Seule exception : la ligne de piano de Krakow. Hauschka l’a envoyée auparavant à Hahn pour qu’elle puisse improviser dessus. Mais le morceau plaît tellement à la violoniste qu’elle improvisera une nouvelle fois pendant l’enregistrement. Krakow est également le seul morceau de l’album pour lequel Hauschka n’a pas préparé son piano.

Cette manière de faire inhabituelle – en général, les musiciens vont en studio pour y enregistrer les morceaux qu’ils ont préparés – a permis à nos deux artistes de capturer l’atmosphère qui régnait au studio pendant l’enregistrement et de livrer spontanément leurs impressions. Le producteur Valgeir Sigurdsson, habitué à travailler avec des musiciens aussi différents que Björk ou Bonnie Prince Billie, a bien compris ce qui se passait et s’est volontairement tenu en retrait. Il se dégage de la musique une énergie positive presque palpable. À la fois pleine de gravité et d’une lumineuse légèreté, elle reflète l’osmose parfaite entre les deux partenaires. Les morceaux portent des titres qui éveillent de multiples associations. Godot, le plus long de l’album, est habité par une douce inquiétude. Hauschka tire de son piano préparé un battement métallique, le loope et joue ensuite sur les intensités ; au-dessus de ce tapis sonore de cordes en vibration, mystérieusement pressant, le violon planant de Hahn parle de l’impondérabilité de l’être.

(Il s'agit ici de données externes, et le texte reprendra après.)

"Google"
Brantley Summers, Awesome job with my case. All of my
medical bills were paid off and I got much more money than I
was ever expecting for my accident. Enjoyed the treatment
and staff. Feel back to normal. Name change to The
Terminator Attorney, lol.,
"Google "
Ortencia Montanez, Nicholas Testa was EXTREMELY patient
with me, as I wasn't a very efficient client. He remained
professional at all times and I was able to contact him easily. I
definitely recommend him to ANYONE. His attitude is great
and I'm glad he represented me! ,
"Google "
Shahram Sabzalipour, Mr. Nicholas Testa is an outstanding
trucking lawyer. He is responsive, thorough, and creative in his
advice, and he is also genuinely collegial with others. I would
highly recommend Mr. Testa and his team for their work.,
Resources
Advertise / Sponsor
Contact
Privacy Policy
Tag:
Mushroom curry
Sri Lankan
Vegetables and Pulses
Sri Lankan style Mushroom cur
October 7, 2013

La beauté froide de North Atlantic évoque le ciel immense et transparent d’un paysage nordique. Tandis que le piano égrène des notes semblables à des gouttes d’eau gelées, les sonorités chaleureuses du violon suggèrent la fonte des glaces.

Avec ses brusques changements de rythme et ses cordes de violon grattées, Draw a Map a l’air d’un fouillis ordonné qui fonctionne, entre autres, selon la technique du patron de couture. Dans Ashes, le dialogue entre des lignes mélodiques soutenues et des interpolations rythmiques apporte une touche de confiance à l’atmosphère générale de tristesse mélancolique.

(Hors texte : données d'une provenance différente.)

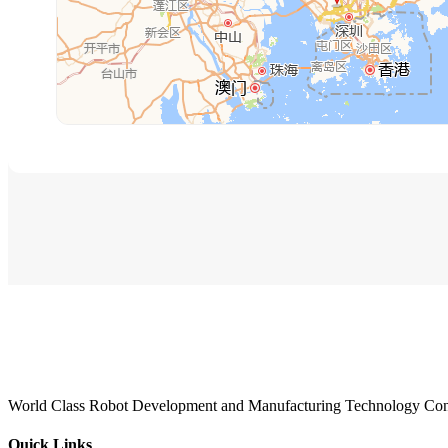
World Class Robot Development and Manufacturing Technology Con
Quick Links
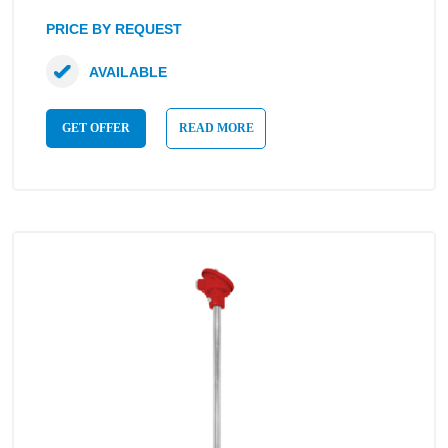
PRICE BY REQUEST
AVAILABLE
GET OFFER
READ MORE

Pour Halo of Honey, le violon de Hahn se métamorphose par moment en scie musicale de grand luxe, tandis que Hauschka tire de son instrument des sons qui font penser à des portes rouillées. Par sa simplicité et son calme, ce morceau s’écoute néanmoins comme une saga sous-marine.

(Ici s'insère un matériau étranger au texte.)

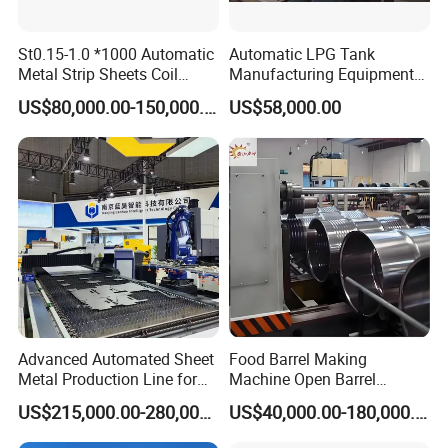
St0.15-1.0 *1000 Automatic
Automatic LPG Tank
Metal Strip Sheets Coil
Manufacturing Equipment
Slitting Machine Cut to
Turnkey Project Cooking
US$80,000.00-150,000.00
US$58,000.00
Length Machine Line
Gas Cylinder Production
Leveling Rewinding
Line with Deep Drawing
Machine Line & Shearing
Press and Welding Machine
Machine&Cut to Length
Advanced Automated Sheet
Food Barrel Making
Metal Production Line for
Machine Open Barrel
Efficient Cutting and
Making Machine Food
US$215,000.00-280,000.00
US$40,000.00-180,000.00
Bending
Barrel Stainless Oil Barrel
Precision Steel Drum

Le titre de l’album, Silfra, renvoie à l’image que les deux artistes ont d’eux-mêmes. La faille de Silfra se situe à la jonction entre les plaques tectoniques nord-américaine et eurasienne. Dans leur travail de collaboration, Hahn et Hauschka n’ont pas visé une fusion : ils se sont avancés respectueusement l’un vers l’autre. Et ils ont offert au monde une magnifique heure de musique.